(Beginning of INPUT MATERIAL)

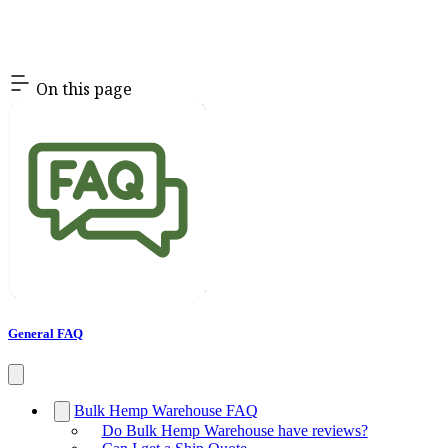
On this page
General FAQ
Bulk Hemp Warehouse FAQ
Do Bulk Hemp Warehouse have reviews?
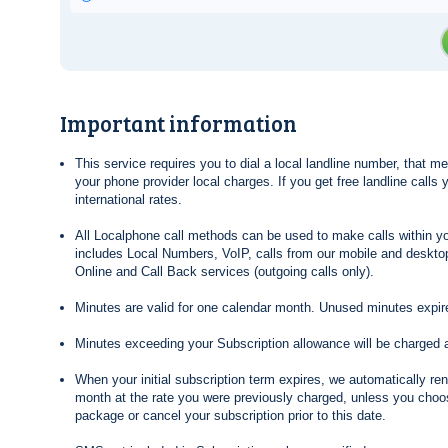
Important information
This service requires you to dial a local landline number, that 
your phone provider local charges. If you get free landline calls
international rates.
All Localphone call methods can be used to make calls within yo
includes Local Numbers, VoIP, calls from our mobile and desktop
Online and Call Back services (outgoing calls only).
Minutes are valid for one calendar month. Unused minutes expire
Minutes exceeding your Subscription allowance will be charged 
When your initial subscription term expires, we automatically re
month at the rate you were previously charged, unless you choos
package or cancel your subscription prior to this date.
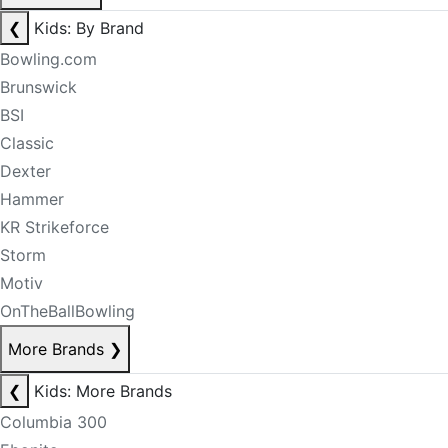
❮
Kids: By Brand
Bowling.com
Brunswick
BSI
Classic
Dexter
Hammer
KR Strikeforce
Storm
Motiv
OnTheBallBowling
More Brands
❯
❮
Kids: More Brands
Columbia 300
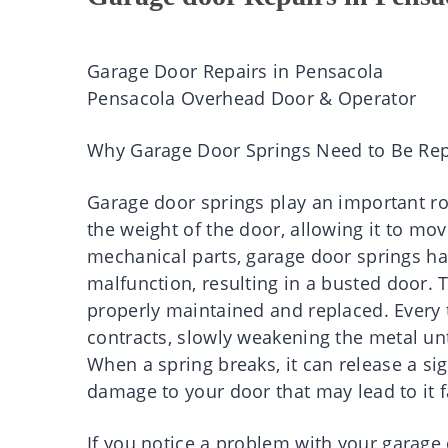
Garage Door Repairs in Pensacola
Pensacola Overhead Door & Operator
Why Garage Door Springs Need to Be Re
Garage door springs play an important ro
the weight of the door, allowing it to mo
mechanical parts, garage door springs hav
malfunction, resulting in a busted door.
properly maintained and replaced. Every 
contracts, slowly weakening the metal unt
When a spring breaks, it can release a si
damage to your door that may lead to it f
If you notice a problem with your garage do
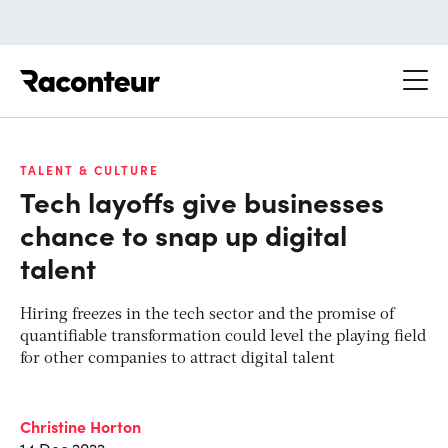
Raconteur
TALENT & CULTURE
Tech layoffs give businesses
chance to snap up digital
talent
Hiring freezes in the tech sector and the promise of
quantifiable transformation could level the playing field
for other companies to attract digital talent
Christine Horton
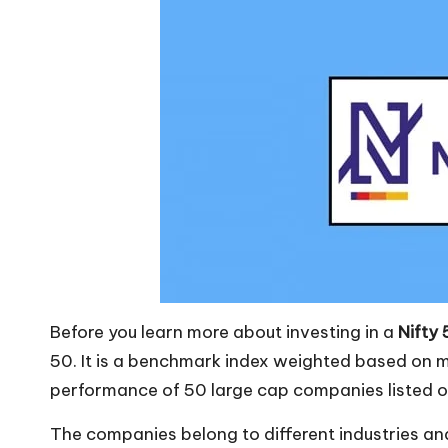
Before you learn more about investing in a
Nifty
50. It is a benchmark index weighted based on m
performance of 50 large cap companies listed o
The companies belong to different industries and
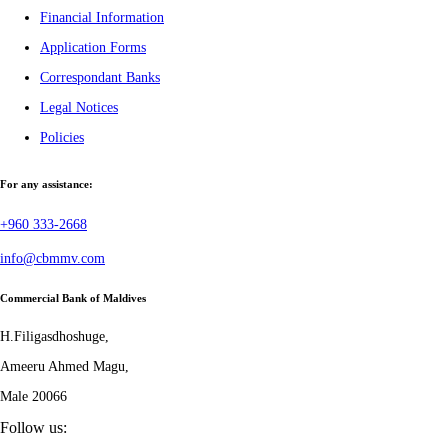
Financial Information
Application Forms
Correspondant Banks
Legal Notices
Policies
For any assistance:
+960 333-2668
info@cbmmv.com
Commercial Bank of Maldives
H.Filigasdhoshuge,
Ameeru Ahmed Magu,
Male 20066
Follow us:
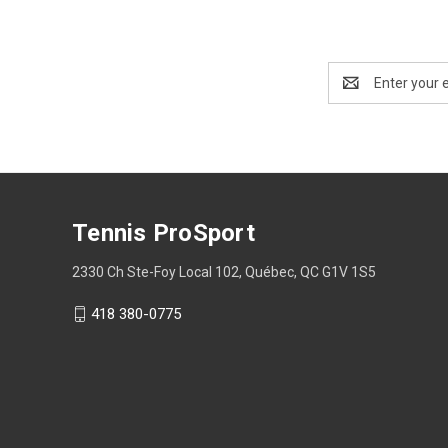
Email
Address
Tennis ProSport
2330 Ch Ste-Foy Local 102, Québec, QC G1V 1S5
418 380-0775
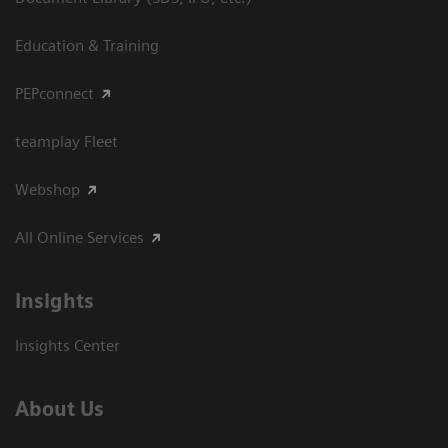
Education & Training
PEPconnect
teamplay Fleet
Webshop
All Online Services
Insights
Insights Center
About Us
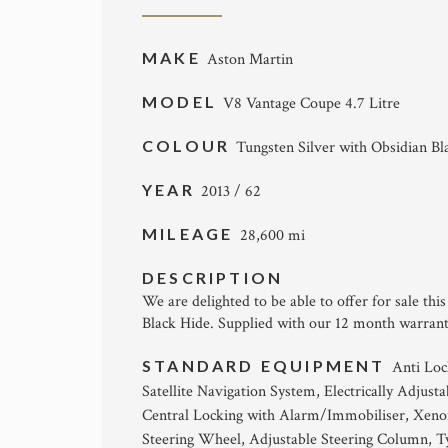
MAKE
Aston Martin
MODEL
V8 Vantage Coupe 4.7 Litre
COLOUR
Tungsten Silver with Obsidian Bl
YEAR
2013 / 62
MILEAGE
28,600 mi
DESCRIPTION
We are delighted to be able to offer for sale th
Black Hide. Supplied with our 12 month warrant
STANDARD EQUIPMENT
Anti Loc
Satellite Navigation System, Electrically Adjus
Central Locking with Alarm/Immobiliser, Xenon
Steering Wheel, Adjustable Steering Column, Ty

(End of INPUT MATERIAL)

__YOUR OBJECTIVE__: Please copy the records word for word from their start through the line containing "If you notice a problem with your garage do", with both ends included. Leave out the pictures.

__RESPONSE TO THIS TASK__:
On this page
General FAQ
Bulk Hemp Warehouse FAQ
Do Bulk Hemp Warehouse have reviews?
Important information
This service requires you to dial a local landline number, that 
your phone provider local charges. If you get free landline calls
international rates.
All Localphone call methods can be used to make calls within yo
includes Local Numbers, VoIP, calls from our mobile and desktop
Online and Call Back services (outgoing calls only).
Minutes are valid for one calendar month. Unused minutes expire
Minutes exceeding your Subscription allowance will be charged 
When your initial subscription term expires, we automatically re
month at the rate you were previously charged, unless you choos
package or cancel your subscription prior to this date.
❮
Kids: By Brand
Bowling.com
Brunswick
BSI
Classic
Dexter
Hammer
KR Strikeforce
Storm
Motiv
OnTheBallBowling
More Brands
❯
❮
Kids: More Brands
Columbia 300
Garage Door Repairs in Pensacola
Pensacola Overhead Door & Operator
Why Garage Door Springs Need to Be Re
Garage door springs play an important ro
the weight of the door, allowing it to mo
mechanical parts, garage door springs hav
malfunction, resulting in a busted door.
properly maintained and replaced. Every 
contracts, slowly weakening the metal unt
When a spring breaks, it can release a si
damage to your door that may lead to it f
If you notice a problem with your garage do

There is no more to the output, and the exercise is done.